Professor Elói Tonon lançou também "Os Monges do Contestado", outra obra de quilate que mostra mais um lado da História do Contestado, muito bem prefaciada pelo doutor em História, professor André Bueno. A Alvi também lançou na oportunidade a terceira edição de sua revista com artigos dos acadêmicos. Foi a última Sessão Solene presidida por Terezinha Leoni Wolff, uma abnegada que respira e se alimenta de cultura - que em março entrega a presidência, depois de duas gestões, para o acadêmico Alvino Bertoluce.
CINQUENTA ANOS CONSTRUÍDOS DE 90 MINUTOS
oi ali também que, com 14 anos, comecei a acompanhar e ouvir falar do "Jogo do Ano". Quando era adolescente - imaginem, há 51 anos! - não dava muita importância para estes fatos. Viajem no tempo e acompanhem minha história. Quatro de dezembro de 2010. Como a noite é uma criança e sempre afirmo que funciona como filtro, onde só os bons permanecem, prossegui minha peregrinação em mais um compromisso. Flagrado por outro grupo de amigos, lá foi o arroz de festa. Agora já do lado de Santa Catarina, em Porto União, mais precisamente na sede da AABB, mas também nas margens do majestoso Iguaçu. Novamente você se perguntará: o que tem a ver o título da matéria com todo este intróito?
Como se constroem 50 anos em 90 minutos? Simples: todo jogo tem seus preparativos, suas regras, seu tempo de duração, treinamento, escalação, sorteio, aquecimento e muito gelol, principalmente quando os atletas não são mais aqueles jovenzinhos convocados para o Sub-17. Ressalto que, embora nesta condição, conheci muitos deles no auge da carreira, desfilando garbosamente pelos estádios do União, do Ferroviário, do São Bernardo, do Municipal - e no campo do São José, no qual Frei Libório, meu patrono na Alvi, e o padre João comandavam o time do Onze Irmãos, principais rivais do Catarinense e do Tamandaré, do qual fui o ponta direita.

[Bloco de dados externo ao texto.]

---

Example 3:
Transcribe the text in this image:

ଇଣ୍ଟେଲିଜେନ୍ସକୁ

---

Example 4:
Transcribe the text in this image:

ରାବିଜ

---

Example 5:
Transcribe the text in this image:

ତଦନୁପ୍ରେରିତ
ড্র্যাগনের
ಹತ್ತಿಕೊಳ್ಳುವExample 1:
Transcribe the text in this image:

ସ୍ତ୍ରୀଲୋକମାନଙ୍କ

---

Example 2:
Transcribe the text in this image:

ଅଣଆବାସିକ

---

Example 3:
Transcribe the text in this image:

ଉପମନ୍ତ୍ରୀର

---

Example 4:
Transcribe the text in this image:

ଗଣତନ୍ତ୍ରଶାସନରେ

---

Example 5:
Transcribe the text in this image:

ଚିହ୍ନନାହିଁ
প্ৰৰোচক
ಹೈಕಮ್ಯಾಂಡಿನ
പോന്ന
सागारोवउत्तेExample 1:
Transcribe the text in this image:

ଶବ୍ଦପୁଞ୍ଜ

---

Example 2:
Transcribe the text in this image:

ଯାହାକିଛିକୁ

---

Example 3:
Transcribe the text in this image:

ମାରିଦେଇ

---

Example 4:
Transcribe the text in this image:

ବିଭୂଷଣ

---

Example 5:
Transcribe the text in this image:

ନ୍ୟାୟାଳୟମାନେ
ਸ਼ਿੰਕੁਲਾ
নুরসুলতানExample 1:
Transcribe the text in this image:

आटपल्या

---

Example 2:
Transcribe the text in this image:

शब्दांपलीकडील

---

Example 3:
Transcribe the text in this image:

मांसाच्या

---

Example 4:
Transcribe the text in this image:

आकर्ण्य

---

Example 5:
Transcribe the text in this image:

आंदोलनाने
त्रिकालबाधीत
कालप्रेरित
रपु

Quanta lembrança do Jonas, dos saudosos Godinho, Edézio ("Lambreta"), com certeza dando drible da vaca no "Capeta". Meu querido amigo Sérgio Ney, morando em Cascavel/PR, goleiro que hoje teria lugar em qualquer grande equipe brasileira, juntamente com o Bortolotti, Joãozinho e seus dribles desconcertantes, Astolfito, compadre Emílio, os irmãos Farah - nada encrenqueiros, Nelson Straube (48 jogos), Mário Emílio e Gustavo Schwartz, entre tantos outros que desfilaram pelos gramados - mais amigos do que atletas. Muita gente boa - e principalmente Régis Calliari, o único a participar de todos os jogos e que no sábado completou 51 anos participando do Jogo do Ano. Um recorde e uma proeza dignos de constar do Guinness.
PARA OS BRAÇOS DOS AMIGOS
Claro que não joguei nem assisti o jogo, mas fui mais uma vez privilegiado por participar da confraternização, em jantar que reuniu os "atletas" e convidados, que há muitos anos vêm de Curitiba para fortalecer as equipes e reviver as glórias do passado. Momentos de nostalgia, lembranças e reverência aos que estão hoje brincando em outros gramados.

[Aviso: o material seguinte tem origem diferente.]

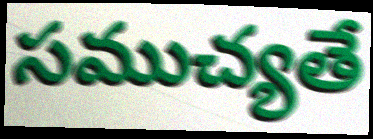
సముచ్యతేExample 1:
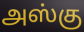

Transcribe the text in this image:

அஸ்கு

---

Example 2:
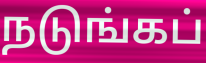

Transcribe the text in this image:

நடுங்கப்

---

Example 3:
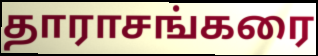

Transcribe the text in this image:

தாராசங்கரை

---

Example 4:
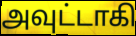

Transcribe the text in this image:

அவுட்டாகி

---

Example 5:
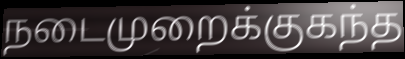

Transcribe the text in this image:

நடைமுறைக்குகந்த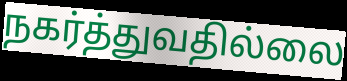
நகர்த்துவதில்லை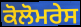
ਕੋਲੋਮਰੇਸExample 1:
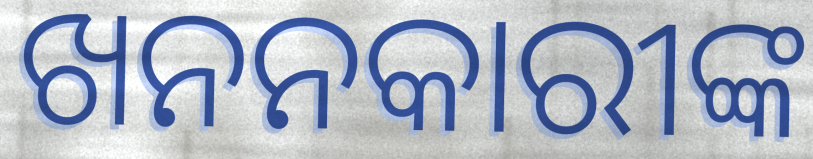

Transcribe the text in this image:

ଖନନକାରୀଙ୍କ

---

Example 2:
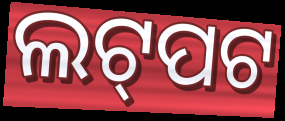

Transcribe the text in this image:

ଲଟ୍‌ପଟ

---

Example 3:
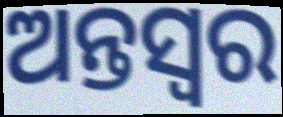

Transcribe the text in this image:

ଅନ୍ତସ୍ୱର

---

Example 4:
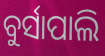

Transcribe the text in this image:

ବୁର୍ସାପାଲି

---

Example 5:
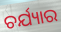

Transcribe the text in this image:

ଚର୍ଯ୍ୟାରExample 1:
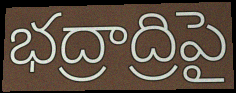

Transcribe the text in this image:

భద్రాద్రిపై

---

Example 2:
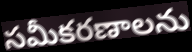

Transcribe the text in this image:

సమీకరణాలను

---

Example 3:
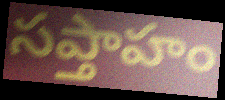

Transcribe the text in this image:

సప్తాహం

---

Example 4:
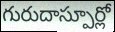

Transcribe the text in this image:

గురుదాస్పూర్లో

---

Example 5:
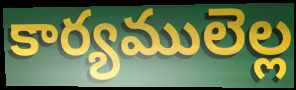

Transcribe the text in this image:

కార్యములెల్లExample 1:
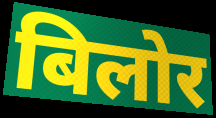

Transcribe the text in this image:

बिलोर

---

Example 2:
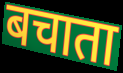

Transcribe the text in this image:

बचाता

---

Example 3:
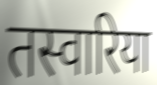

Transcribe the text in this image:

तस्वारिया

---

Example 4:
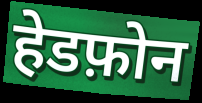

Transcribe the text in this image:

हेडफ़ोन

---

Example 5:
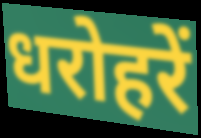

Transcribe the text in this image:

धरोहरेंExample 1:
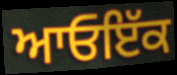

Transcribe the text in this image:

ਆਓਇੱਕ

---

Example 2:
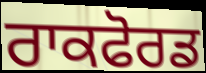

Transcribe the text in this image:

ਰਾਕਫੋਰਡ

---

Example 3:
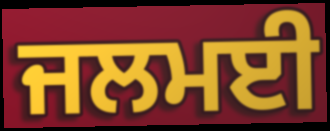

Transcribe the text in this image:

ਜਲਮਈ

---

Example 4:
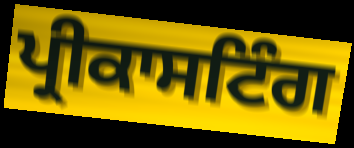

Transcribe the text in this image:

ਪ੍ਰੀਕਾਸਟਿੰਗ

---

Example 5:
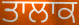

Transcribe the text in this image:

Na edição 2010, uma grande surpresa: um daqueles que há mais de 20 anos estava ausente e sem dar notícias - e pelo qual muitas preces já haviam sido feitas - ressurgiu. O goleiro Jura, de gloriosas participações no esporte local, veio de Rondônia e levou como lembrança uma bola autografada por todos; até eu assinei. Também como convidado, fui contemplado como uma medalha que só pode ser atribuída à grandeza do coração destes amigos e atletas do passado que cultivam o presente e dão um drible no futuro.
Valeram os momentos de reencontro, o enriquecimento cultural, os aplausos para os sempre atletas e principalmente por continuarem driblando a vida, fazendo gols - mesmo que impedidos -, mas correndo sempre para os abraços dos amigos. Que esta turma perdure e em 10 de dezembro de 2011, como diria o saudoso Fiori Giglioti, na Rádio Bandeirantes, "abram-se as cortinas e comece um novo espetáculo".